2-2-L’année 1945 : du comité central à la chute

Les neuf premiers mois de 1945 semblent prolonger sans problèmes le parcours ascendant de Marcel ASMUS au sein du PCF. En avril, il suit les cours de l’école centrale des cadres d’Arcueil. En juin, au 10e Congrès, il participe à la commission politique et, à l’issue des travaux, est élu comme titulaire suppléant du Comité central. Cela semble bien identifier un parcours sans faille vers des responsabilités importantes pour cet homme de 32 ans, permanent du parti, responsable départemental et qui amorce une carrière nationale.

Or, dès l’automne 1945, sa situation bascule. A la suite des médiocres résultats du PCF aux élections législatives, il est convoqué à Paris, au “ 44 ” nom familier du siège national du PCF, 44 rue Le Pelletier, où il doit rendre des comptes à Maurice THOREZ et André MARTY. Les notes prises (annexe n°21), selon Paulette ASMUS, par Jeannette THOREZ-VERMERCH ce que semble corroborer l’en entête “ Jeannette ”, révèlent ce qui apparaît bien comme un véritable procès politique fait au secrétaire fédéral qu’il est. Ces notes ont été remises à Marcel et Paulette ASMUS par Jean-Paul SCOT.

------------

**ÉNONCÉ**
Pouvez-vous prolonger le texte sur l'année 1945 de Marcel Asmus au PCF à la suite de sa dernière phrase ?

------------

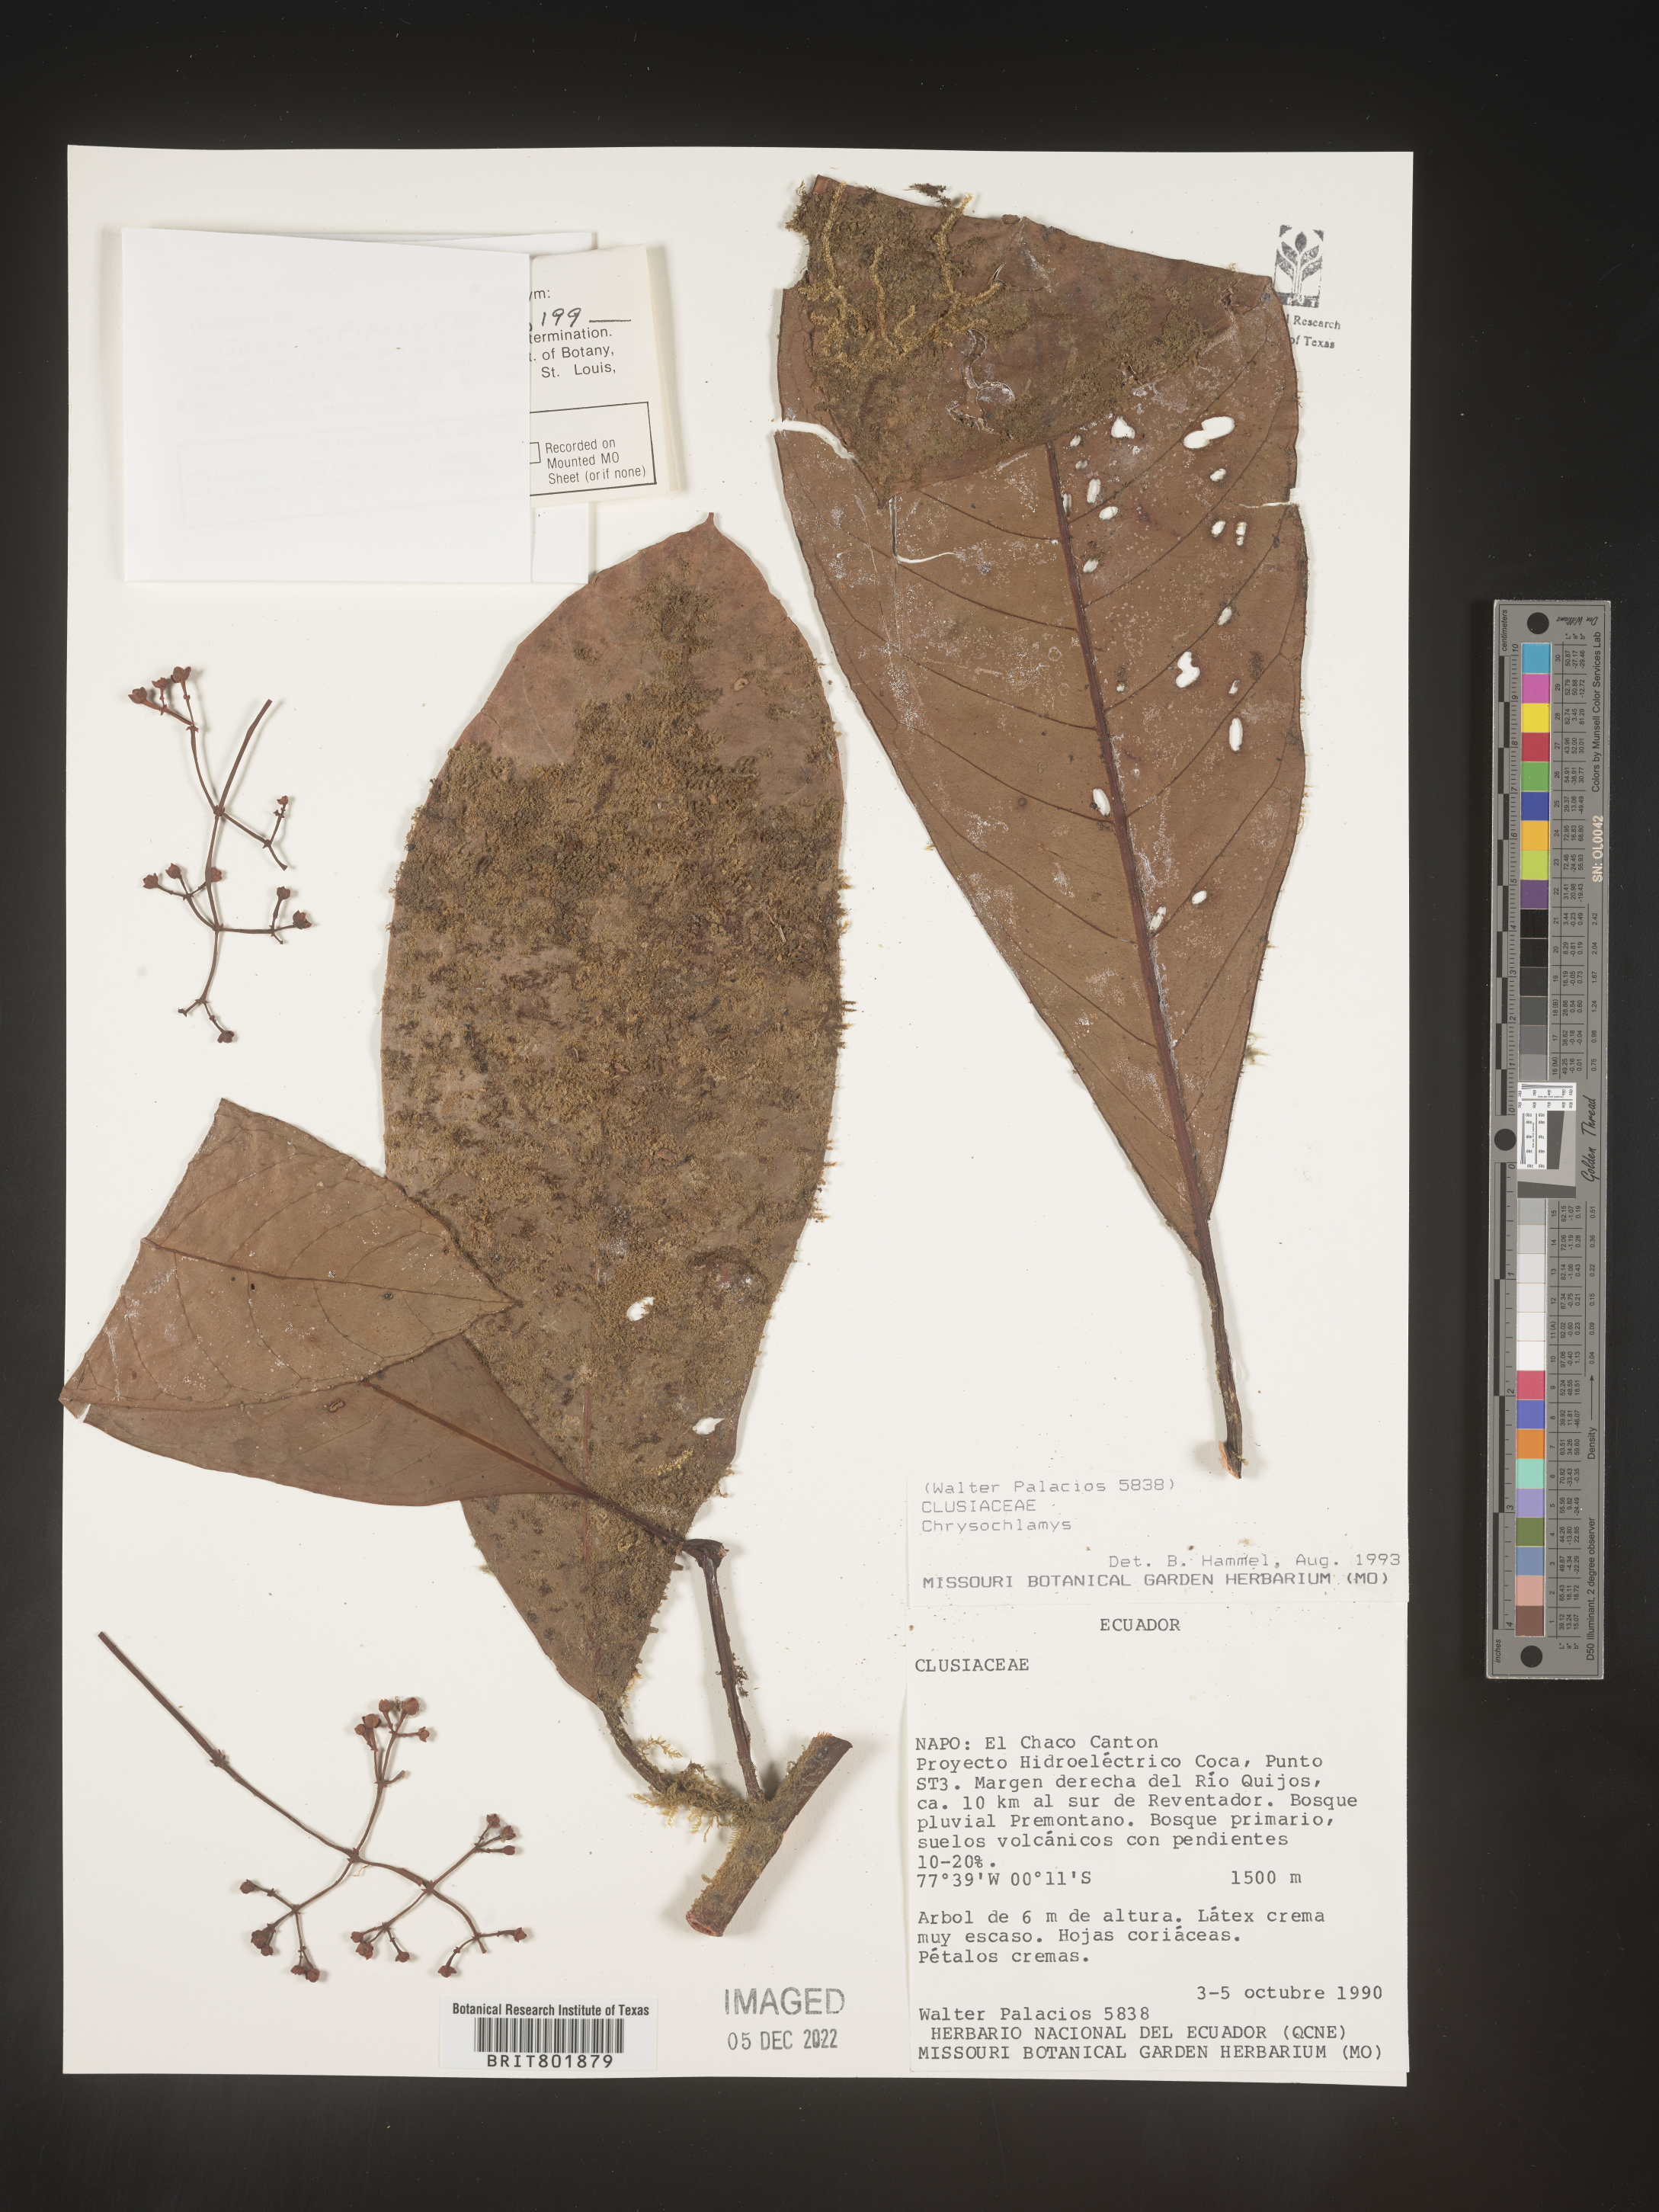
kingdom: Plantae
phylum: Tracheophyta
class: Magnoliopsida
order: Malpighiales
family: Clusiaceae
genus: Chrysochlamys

------------

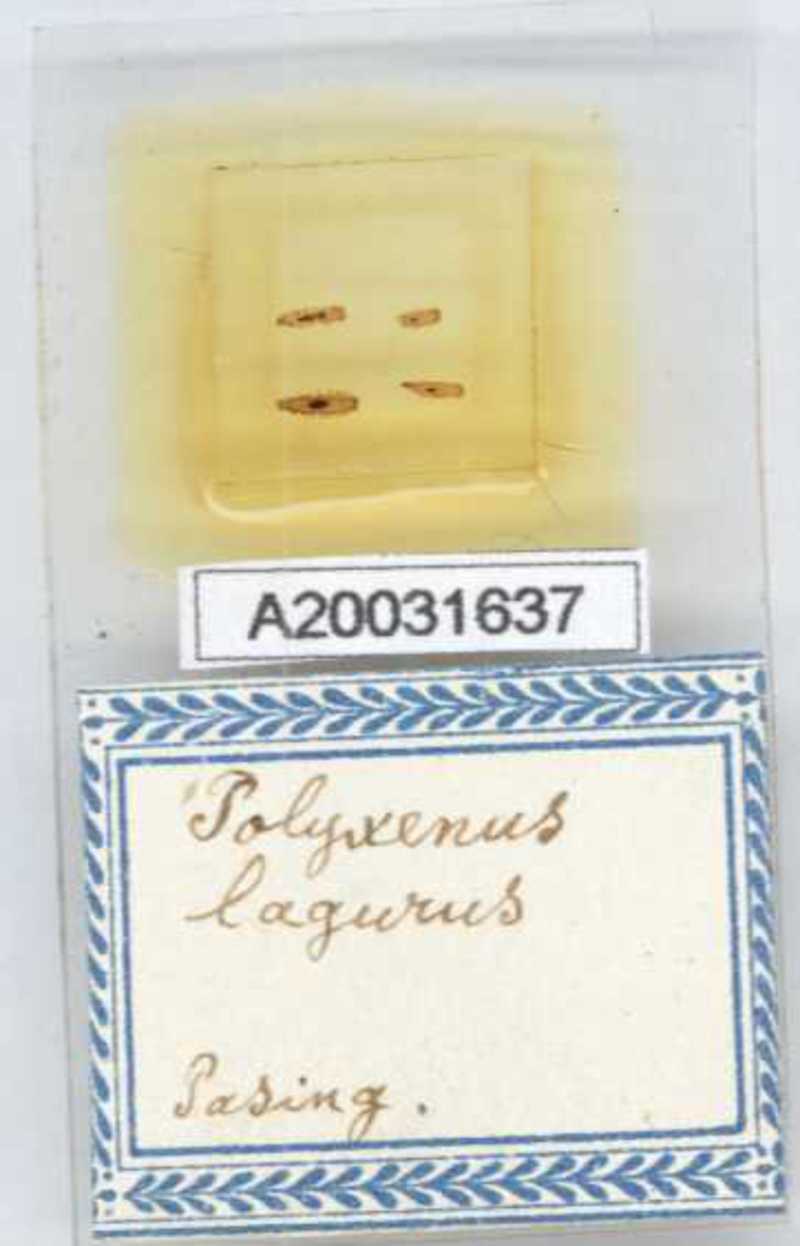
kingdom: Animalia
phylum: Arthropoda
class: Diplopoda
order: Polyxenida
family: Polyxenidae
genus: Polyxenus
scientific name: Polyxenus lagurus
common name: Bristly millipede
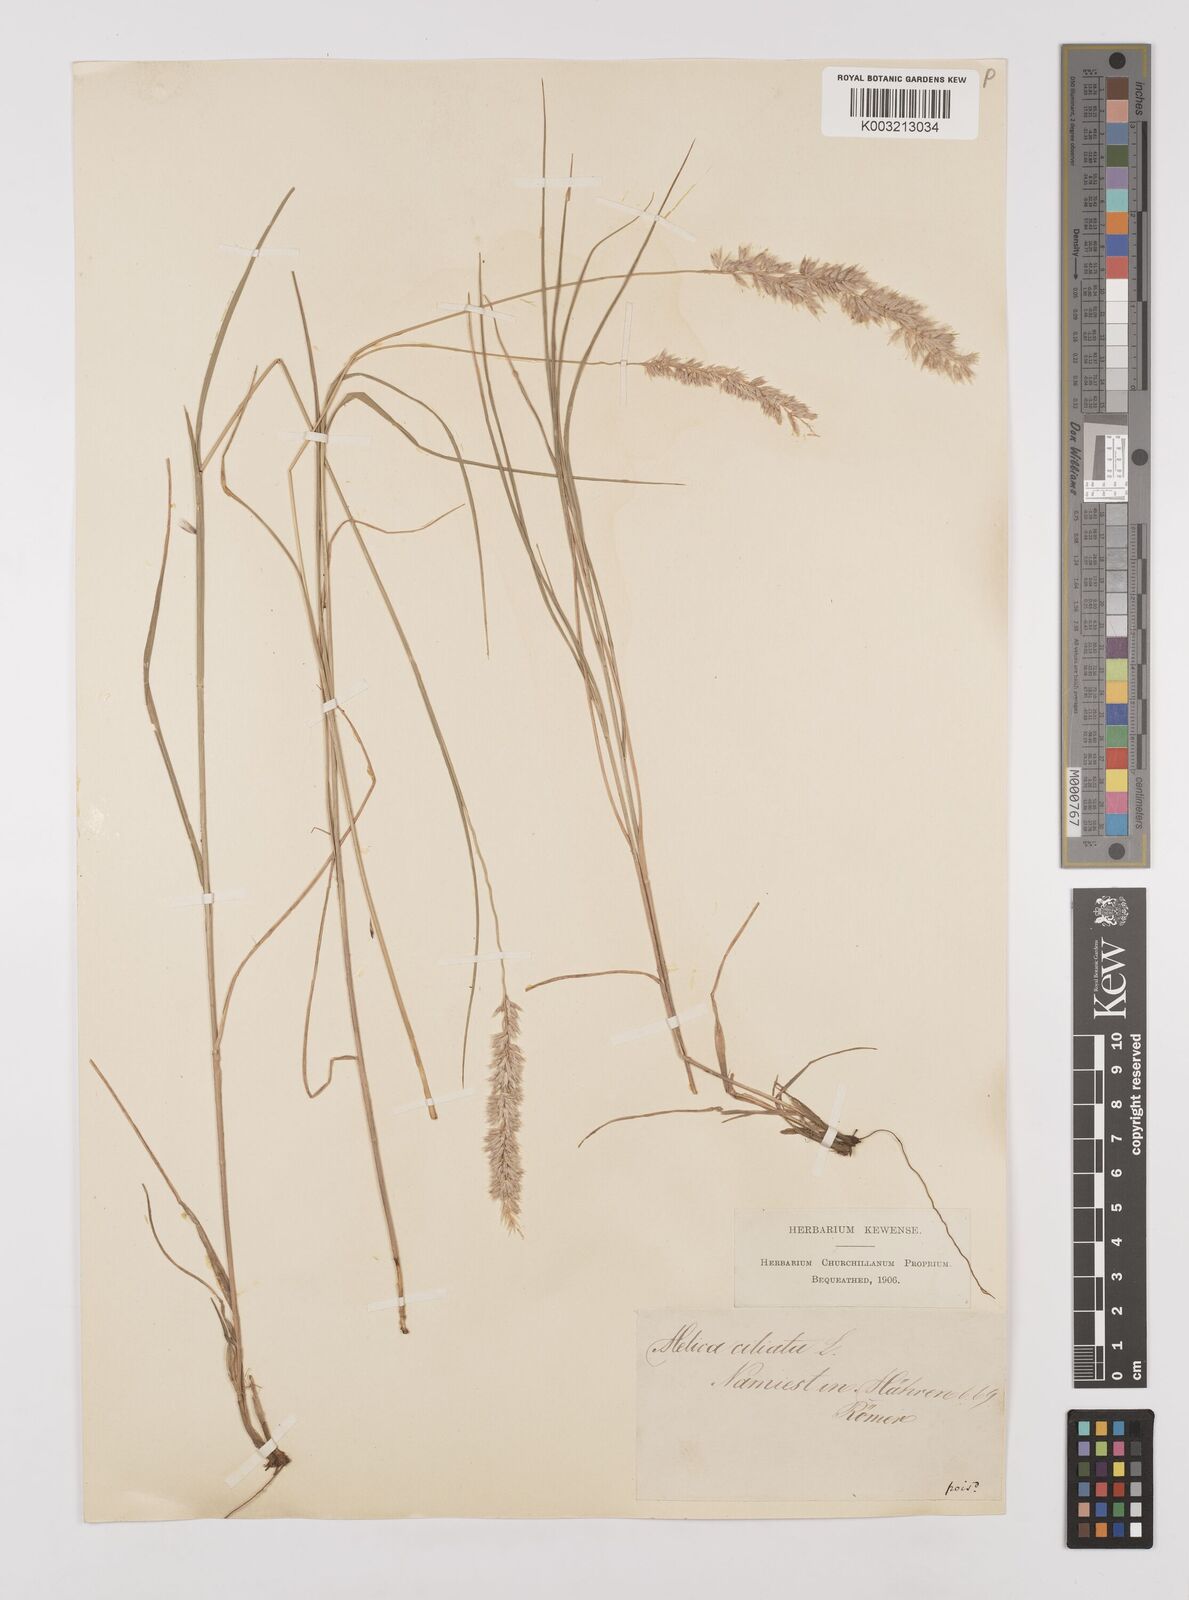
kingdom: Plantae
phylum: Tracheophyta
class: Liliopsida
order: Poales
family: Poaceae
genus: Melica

------------

**RÉPONSE À L'ÉNONCÉ**
La discussion entre les trois hommes est strictement connectée aux résultats électoraux du PCF en Côte d’Or. Ces derniers apparaissent, dans les perspectives d’ensemble de même que dans les points de détail, comme le résultat, donc le point de vérification et d’évaluation, du travail politique mené par les structures du parti et de ses organisations de masse, l’UFF, le FN et la CGT, encore unifiée mais dont il ressort qu’elle est l’objet d’une farouche bataille avec les “ réformistes ”. Deux données concrètes reviennent sans cesse dans le débat : entre les élections municipales de mai et les législatives d’octobre, le PCF est passé de 7 600 à 6318 voix sur la ville de Dijon où le non à la deuxième question du référendum 1 a recueilli 10 460 voix alors que seul le PCF avait appelé à ce vote, certes accompagné par les radicaux dont l’appel au vote “ non-non ” signifiait leur refus de s’écarter des règles constitutionnelles de la IIIe République.

Marcel ASMUS tente en permanence de situer la discussion sur le terrain d’une analyse rationnelle des faits observés. Deux séries d’explications ressortent de ses observations.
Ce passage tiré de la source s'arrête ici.